Em participação no programa Mesa Redonda, da TV Gazeta, no último domingo, Modesto Roma ressaltou a importância dos ex-jogadores nesse processo de avaliação dos jovens nas categorias de base. Após a explosão gerada pela venda de Neymar ao Barcelona, em 2013, o Santos ainda não despontou com nenhuma outra promessa. Victor Andrade, com apenas 16 anos, foi vendido ao Benfica. Gabriel e Geuvânio, ao lado de outros meninos, ainda tentam atrair os olhares do mundo atuando pelo time principal.

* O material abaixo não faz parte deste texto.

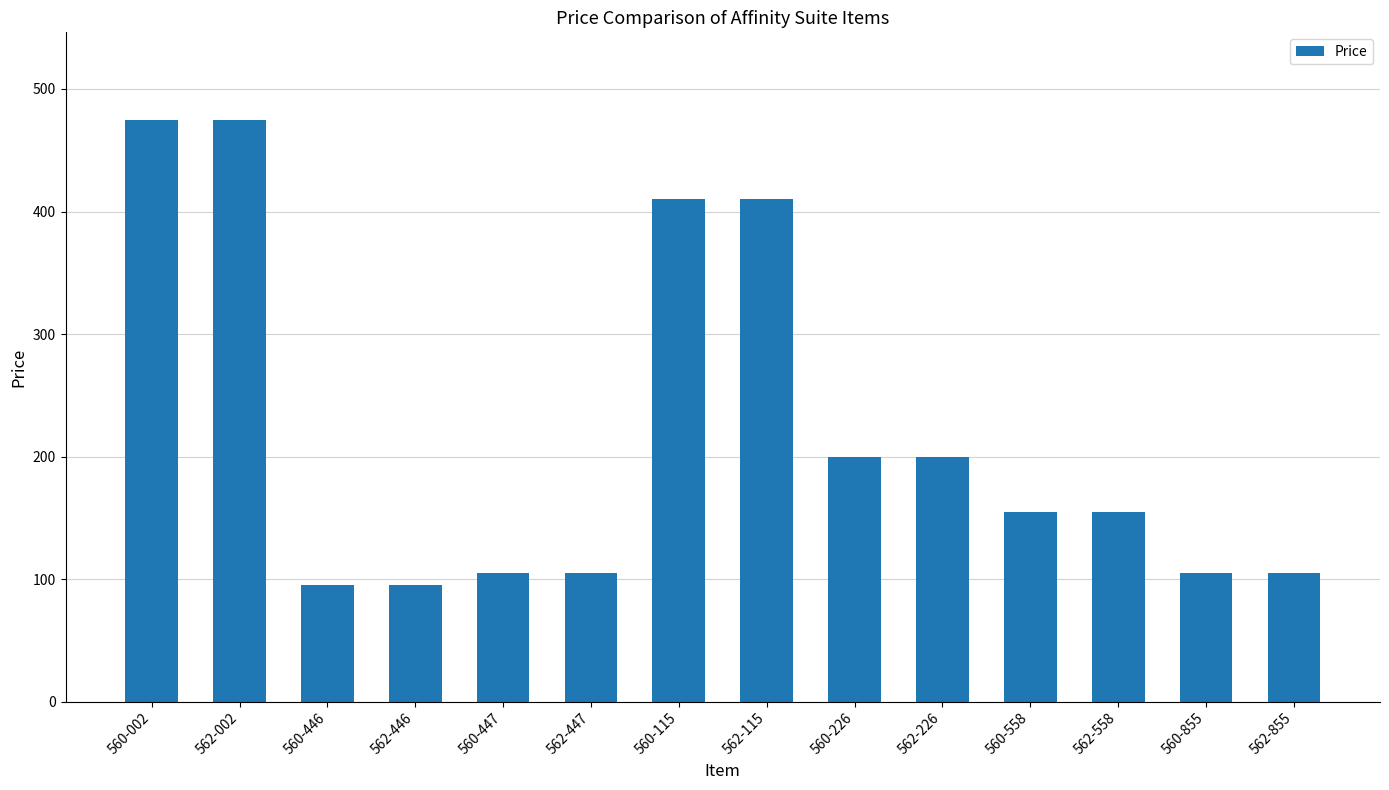

True or false: the data shows 262.8 at 562-558.

False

“Perdemos um pouco o foco, mas estamos corrigindo. Vemos muitos jogadores sem saber dominar uma bola, sem fundamento. Precisamos readquirir essa questão técnica, da disciplina. O Santos tem peneiras e olheiros nas escolas, os avaliadores são ex-atletas como Juari, Marcelo Passos e Lima. Não podemos nos limitar ao DVD. Não precisamos ganhar as competições, o importante é dar formação aos meninos”, defendeu o presidente do Alvinegro praiano.
Confiando na estrutura do departamento da base montado pelo Santos, Modesto sabe que existem esquemas nas peneiras para o favorecimento de alguns meninos e prejuízo de outros, aliado ao interesse dos empresários. Mas admite que luta contra essa prática agora com outro gerente no comando. A mudança na gerência da base é uma aposta do início do ano, feita logo após assumir o mandato.
“Estamos trabalhando nisso, é um problema que tem que acabar no futebol. Tivemos a infelicidade de perder um grande gerente da base, que está hospitalizado, e nós trouxemos o Coronel Rodrigo Lima. É um cara que está trabalhando na direção da qualidade, de dar oportunidades iguais a quem tem empresário ou não, a quem tem pai rico ou pai pobre”, comentou.